Copper futures rose for the first time in three days on gains in U.S. manufacturing and speculation that China may take steps to boost its economy.
Output at factories, mines and utilities in June climbed 0.3 percent, the most in four months, a Federal Reserve report showed today. The 21st Century Business Herald reported that China’s cabinet may lay out economic plans tomorrow for the second half. The Asian nation is the world’s biggest user of industrial metals, followed by the U.S.
“Copper was already rising ahead of the industrial-production numbers, and China may be slowing, but there’s still demand there,” Bart Melek, the head of commodity strategy at TD Securities in Toronto, said in a telephone interview. “I don’t think the government is going to allow China’s economy to slump materially.”
On the Comex in New York, copper futures for September delivery rose 1.3 percent to settle at $3.1865 a pound at 1:18 p.m. The metal fell 1 percent in the two previous sessions.

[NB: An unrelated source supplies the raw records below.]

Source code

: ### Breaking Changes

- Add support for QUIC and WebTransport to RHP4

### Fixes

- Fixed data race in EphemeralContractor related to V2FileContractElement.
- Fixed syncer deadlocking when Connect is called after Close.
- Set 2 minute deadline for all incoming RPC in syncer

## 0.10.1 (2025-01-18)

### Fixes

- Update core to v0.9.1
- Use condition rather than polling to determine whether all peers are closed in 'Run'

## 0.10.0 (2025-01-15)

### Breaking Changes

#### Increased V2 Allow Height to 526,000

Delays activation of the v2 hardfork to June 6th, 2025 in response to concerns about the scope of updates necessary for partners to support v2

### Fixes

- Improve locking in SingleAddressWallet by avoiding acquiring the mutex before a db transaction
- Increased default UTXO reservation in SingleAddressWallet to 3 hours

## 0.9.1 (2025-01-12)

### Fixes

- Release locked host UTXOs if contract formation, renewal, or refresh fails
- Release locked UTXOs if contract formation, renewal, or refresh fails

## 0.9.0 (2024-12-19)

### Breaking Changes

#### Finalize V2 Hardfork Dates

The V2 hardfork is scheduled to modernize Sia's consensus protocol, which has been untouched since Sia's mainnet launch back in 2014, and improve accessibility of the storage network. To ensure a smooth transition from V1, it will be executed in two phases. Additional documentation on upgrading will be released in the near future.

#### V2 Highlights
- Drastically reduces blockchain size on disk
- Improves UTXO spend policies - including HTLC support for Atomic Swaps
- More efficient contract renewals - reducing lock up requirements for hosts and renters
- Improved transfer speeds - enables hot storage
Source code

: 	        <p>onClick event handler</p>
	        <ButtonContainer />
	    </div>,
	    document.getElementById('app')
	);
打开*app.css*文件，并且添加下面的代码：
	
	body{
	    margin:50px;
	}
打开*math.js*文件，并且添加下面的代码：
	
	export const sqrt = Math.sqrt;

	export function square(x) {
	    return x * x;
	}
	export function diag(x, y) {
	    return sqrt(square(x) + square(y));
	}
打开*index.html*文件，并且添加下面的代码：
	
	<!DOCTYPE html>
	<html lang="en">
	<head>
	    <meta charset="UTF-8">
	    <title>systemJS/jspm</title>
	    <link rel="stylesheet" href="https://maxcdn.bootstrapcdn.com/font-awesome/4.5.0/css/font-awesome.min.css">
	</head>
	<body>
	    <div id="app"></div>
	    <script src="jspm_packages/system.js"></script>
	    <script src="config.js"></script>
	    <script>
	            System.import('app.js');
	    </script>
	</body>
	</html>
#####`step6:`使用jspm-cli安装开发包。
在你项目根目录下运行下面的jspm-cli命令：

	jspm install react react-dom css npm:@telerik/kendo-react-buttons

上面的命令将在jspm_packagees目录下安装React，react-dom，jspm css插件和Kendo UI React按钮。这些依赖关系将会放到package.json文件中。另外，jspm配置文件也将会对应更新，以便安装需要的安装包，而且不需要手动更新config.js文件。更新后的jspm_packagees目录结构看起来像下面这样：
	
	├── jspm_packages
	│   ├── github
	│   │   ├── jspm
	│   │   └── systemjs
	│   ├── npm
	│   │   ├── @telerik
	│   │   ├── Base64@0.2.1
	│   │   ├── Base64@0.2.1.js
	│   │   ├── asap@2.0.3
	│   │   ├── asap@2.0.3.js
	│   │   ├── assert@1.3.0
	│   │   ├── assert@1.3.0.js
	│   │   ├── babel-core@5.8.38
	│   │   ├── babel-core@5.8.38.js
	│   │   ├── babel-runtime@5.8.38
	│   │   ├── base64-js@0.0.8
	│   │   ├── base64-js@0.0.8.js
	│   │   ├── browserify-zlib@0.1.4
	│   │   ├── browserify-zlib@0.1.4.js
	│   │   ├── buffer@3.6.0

Manufacturing, which accounts for 12 percent of the U.S. economy, increased 0.3 percent in June, the Fed data showed. Economists projected a 0.2 percent increase, according to the median in a Bloomberg survey.
A report yesterday showed that economic growth slowed for the ninth time in 10 quarters in China. Today, equities rose for the fifth time in six sessions as solar and technology companies extended a rally on government measures to support the industries.
Orders to remove copper from warehouses monitored by the London Metal Exchange increased 0.9 percent to 336,475 metric tons, ending a 12-session slide, the longest decline in 13 months.
Copper for delivery in three months gained 1.2 percent to $6,998 a ton ($3.17 a pound) on the LME. Aluminum, tin, lead and nickel rose, while zinc fell.